Exercise instructions
Everything from the line holding "She lives in London." through the final line of the records is to be transcribed exactly, except pictures, and nothing beyond that.

Information supplied
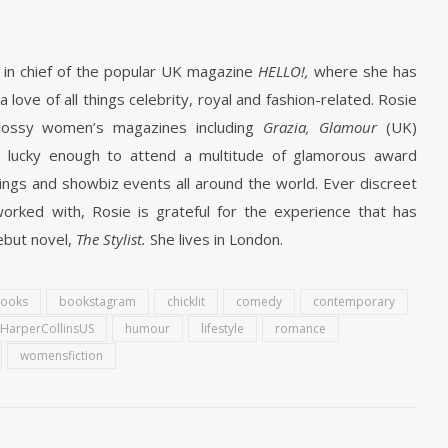
r in chief of the popular UK magazine
HELLO!,
where she has
love of all things celebrity, royal and fashion-related. Rosie
 glossy women’s magazines including
Grazia, Glamour
(UK)
 lucky enough to attend a multitude of glamorous award
ngs and showbiz events all around the world. Ever discreet
orked with, Rosie is grateful for the experience that has
ebut novel,
The Stylist.
She lives in London.
ooks
bookstagram
chicklit
comedy
contemporary
HarperCollinsUS
humour
lifestyle
romance
womensfiction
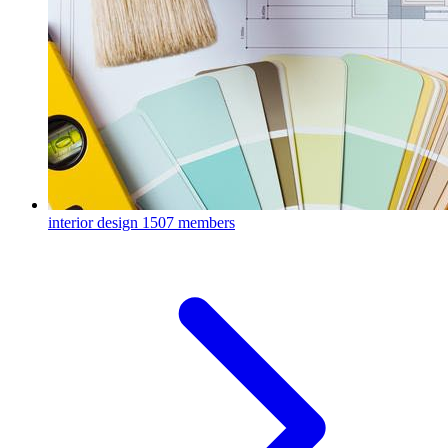
interior design
1507 members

Solution
She lives in London.
ooks
bookstagram
chicklit
comedy
contemporary
HarperCollinsUS
humour
lifestyle
romance
womensfiction
interior design
1507 members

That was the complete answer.